The Tool Server Service provides the necessary infrastructure to manage and run LL-Mesh tools on the platform. It includes capabilities for tool discovery and execution, ensuring that tools are easily accessible and can be run efficiently.

  • Tool Discovery: Automatically discover tools within the platform, making them available for use without manual registration.
  • Execution Management: Manage the execution of tools, ensuring that they run efficiently and can be accessed by other services as needed.

Below is a simplified example of how to use the ToolDiscovery class to discover and load tools into an application. This example assumes that the tools can be either local Python modules or remote tools accessible via HTTP.

from athon.agents import ToolRepository
from athon.system import ToolDiscovery

# Example configuration and logger (these should be defined according to your tool's requirements)
projects_config = [
    {
        "name": "Simple Project",
        "tools": [
            "examples/local_tool",           # A local tool path
            "https://127.0.0.1:5003/",       # A remote tool URL
        ]
    }
]
tools_config = {
    "type": "LangChainStructured"
}

def discover_and_load_tools(projects_config, tools_config):
    # Initialize the ToolRepository and ToolDiscovery services
    tool_repository = ToolRepository.create(tools_config)
    tool_discovery = ToolDiscovery()

    # Counter for assigning unique IDs to tools
    tool_id_counter = 1

    # Loop over each project and discover tools
    for project in projects_config:
        for tool_reference in project["tools"]:
            # Discover the tool using the ToolDiscovery service
            tool_info = tool_discovery.discover_tool(tool_reference)

            # If the tool is discovered, add it to the repository
            if tool_info:
                tool_metadata = {
                    "id": tool_id_counter,
                    "project": project["name"],
                    "name": tool_info["name"],
                    "interface": tool_info.get("interface")
                }
                tool_repository.add_tool(tool_info["tool"], tool_metadata)
                tool_id_counter += 1

    return tool_repository

# Run the tool discovery and loading process
tool_repository = discover_and_load_tools(projects_config, tools_config)

# Example output showing the discovered tools
for tool in tool_repository.get_tools().tools:
    print(f"Discovered tool: {tool['name']} from project: {tool['metadata']['project']}")

Key Points:

  1. Tool Discovery: The ToolDiscovery class is used to discover tools, either locally or remotely.
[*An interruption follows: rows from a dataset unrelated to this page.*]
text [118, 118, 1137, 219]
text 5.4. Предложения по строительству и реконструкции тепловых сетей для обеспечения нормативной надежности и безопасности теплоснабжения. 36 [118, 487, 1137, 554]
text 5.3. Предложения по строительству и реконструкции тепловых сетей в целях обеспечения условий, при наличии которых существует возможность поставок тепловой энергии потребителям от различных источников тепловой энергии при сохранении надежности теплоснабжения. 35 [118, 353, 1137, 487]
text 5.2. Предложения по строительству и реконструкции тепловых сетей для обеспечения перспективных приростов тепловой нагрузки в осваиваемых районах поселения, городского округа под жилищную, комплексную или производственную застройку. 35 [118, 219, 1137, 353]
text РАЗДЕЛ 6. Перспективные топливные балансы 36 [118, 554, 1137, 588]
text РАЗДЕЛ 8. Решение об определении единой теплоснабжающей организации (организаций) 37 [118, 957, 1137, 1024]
For local tools, it loads the tool module and extracts the manifest; for remote tools, it fetches the manifest over HTTP.

  2. Tool Repository: Discovered tools are stored in a ToolRepository, which keeps track of the tools and their metadata, including which project they belong to.

  3. Configuration: The configuration file (config.yaml) defines the projects and their associated tools. Tools can be specified as either local paths or URLs.

  4. Loading Tools: The script iterates through the projects, discovering and loading each tool, then adding them to the repository with unique IDs.